I'm trying to solve the problem:
$5|(6^n-1)$ with $n > 0$
I'm thinking about $6^n$ always ends with 6 as the last digit and subtract $1$ we have $5$ as the last digit of $(6^n - 1)$. A number with $5$ as the last digit is always divisible by $5$.
However, I don't know how to use direct proof to prove that.
Edit: I don't want to use induction proof.
$6^n-1=(6-1)(6^{n-1}+6^{n-2}+\cdots +1)$ and first part is divisible by 5
If $m$ and $n$ both have $6$ in their unit position, then $mn$ does as well (since $6 \cdot 6 = 36$, leaving a $6$ in the unit position of the product).
Next, wave your hands a bit (or do it formally by induction) to observe that $6 \cdot 6 \cdots 6$ will have a $6$ in its unit position (since you start with $6 \cdot 6 = 36$ and keep multiplying by $6$).

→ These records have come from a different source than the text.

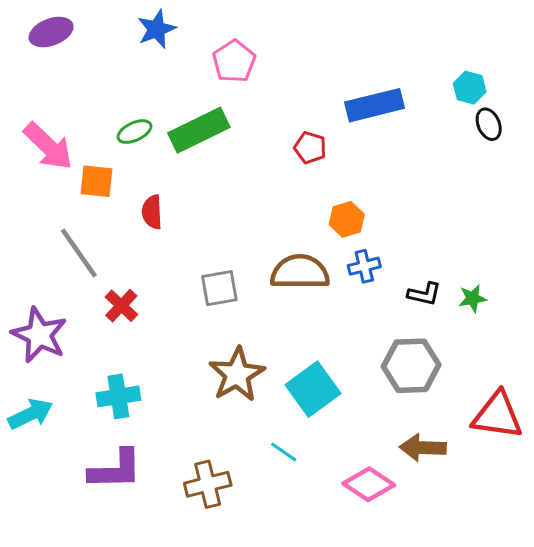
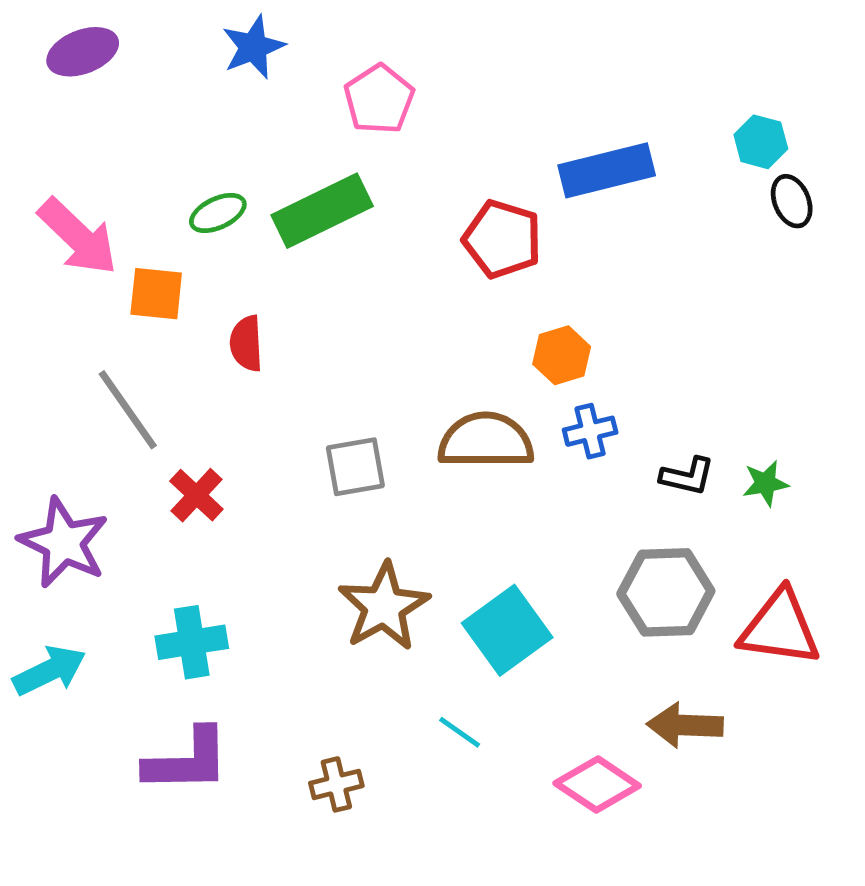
red pentagon: (310, 148) -> (502, 239), size x1.5
red triangle: (497, 415) -> (780, 628), moved
brown cross: (208, 484) -> (336, 784), size x0.7

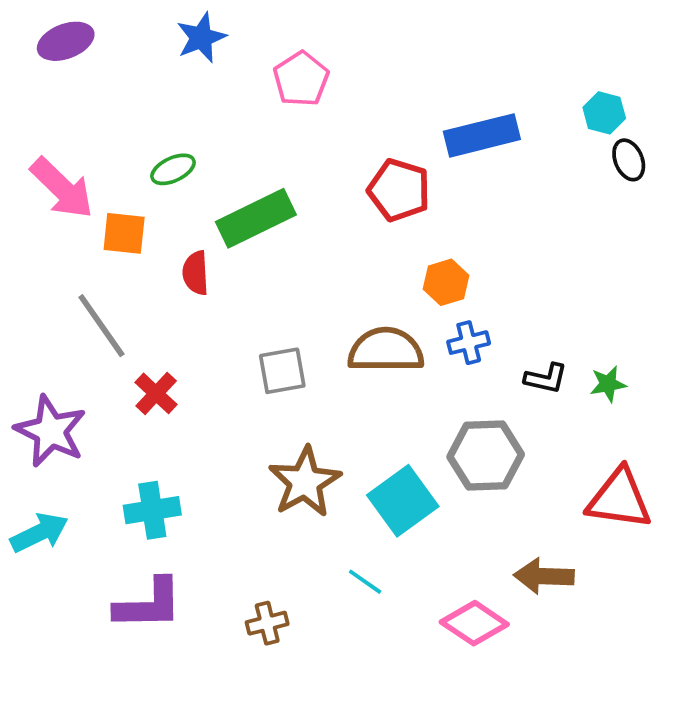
green rectangle: (322, 211) -> (256, 218), moved
gray hexagon: (666, 592) -> (486, 456), moved

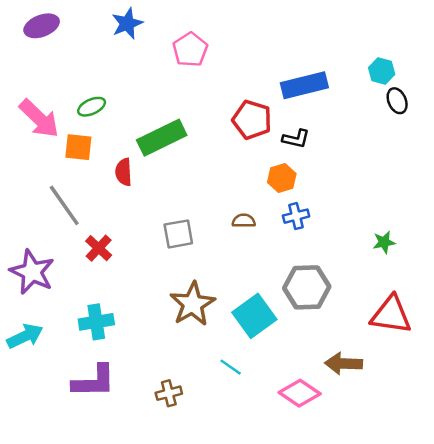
green ellipse: (173, 169) -> (92, 107), moved
brown semicircle: (386, 350) -> (244, 221), size x0.5
black L-shape: (546, 378) -> (296, 139), moved

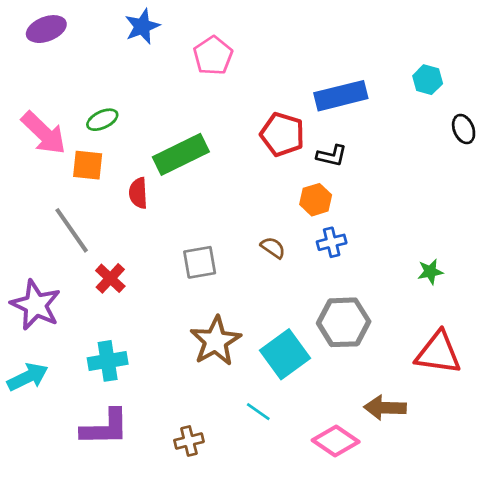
black ellipse: (397, 101) -> (464, 129), moved
brown semicircle: (244, 221) -> (273, 248), turned 35

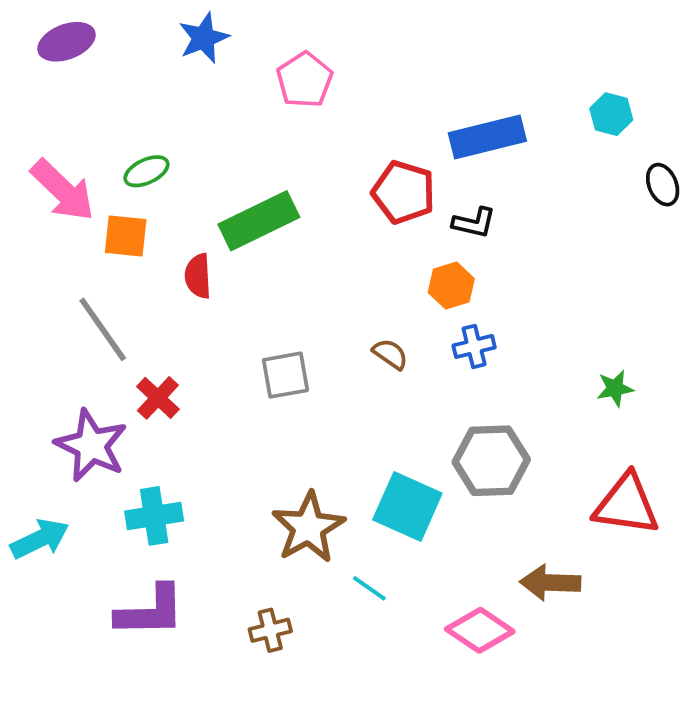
purple star: (36, 305) -> (91, 446), moved
brown star: (216, 341) -> (308, 527), moved
cyan square: (285, 354) -> (407, 506), turned -30

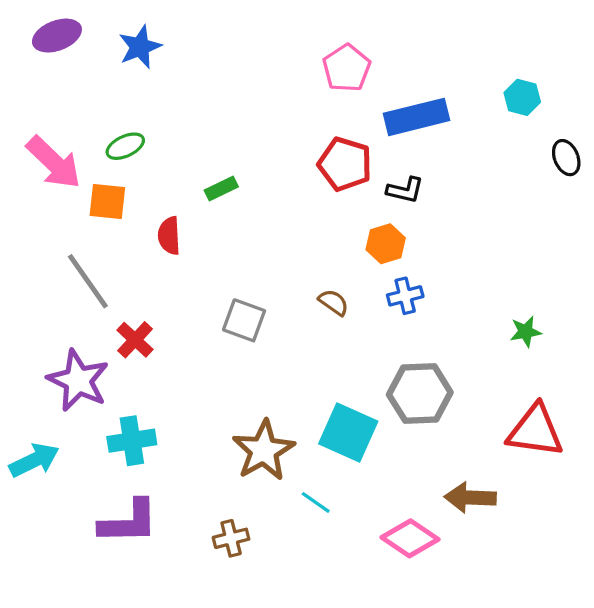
blue star: (204, 38) -> (140, 47), moved
pink pentagon: (305, 80) -> (347, 68), moved
green rectangle: (259, 221) -> (221, 188), size x0.5
gray square: (286, 375) -> (244, 320), turned 30

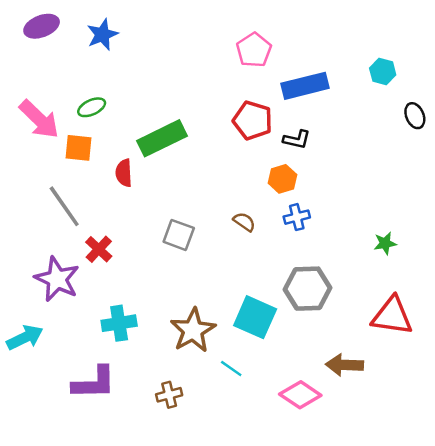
green rectangle: (221, 188) -> (162, 138), size x2.0
cyan cross: (132, 441) -> (119, 323), moved

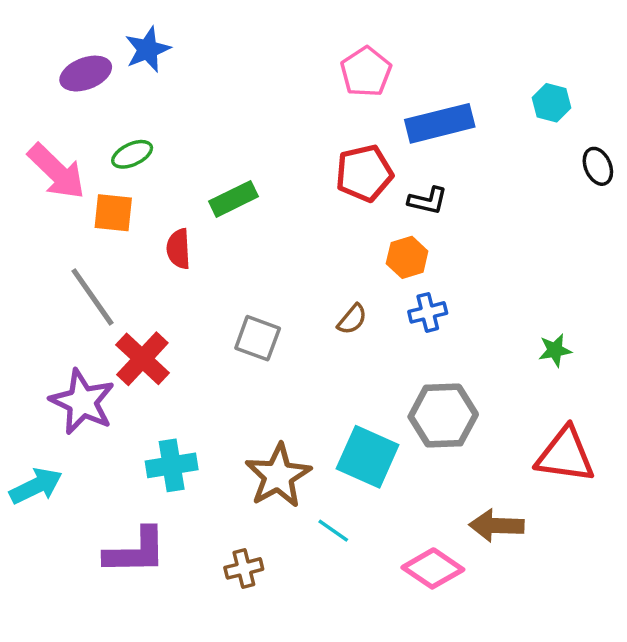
purple ellipse: (42, 26) -> (86, 74), moved
red pentagon: (253, 120) -> (364, 173), turned -30
green rectangle: (162, 138) -> (234, 199), size x0.7
brown semicircle: (244, 222) -> (352, 319), turned 95
red cross: (99, 249) -> (142, 359), size x1.4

Your argument then follows: Since $6^n$ has a $6$ in its unit position, then $6^n - 1$ has a $5$ in its unit position, and is therefore (by well-known divisibility rules) divisible by $5$.
For fun:
1)$\sum := 6^{n-1}+6^{n-2}+......6^0$;
2) $6\sum=6^n + 6^{n-1}+.......6^1$;
Subtract: $2)-1)$:
$5\sum= 6^n -6^0=6^n-1$.
Hence?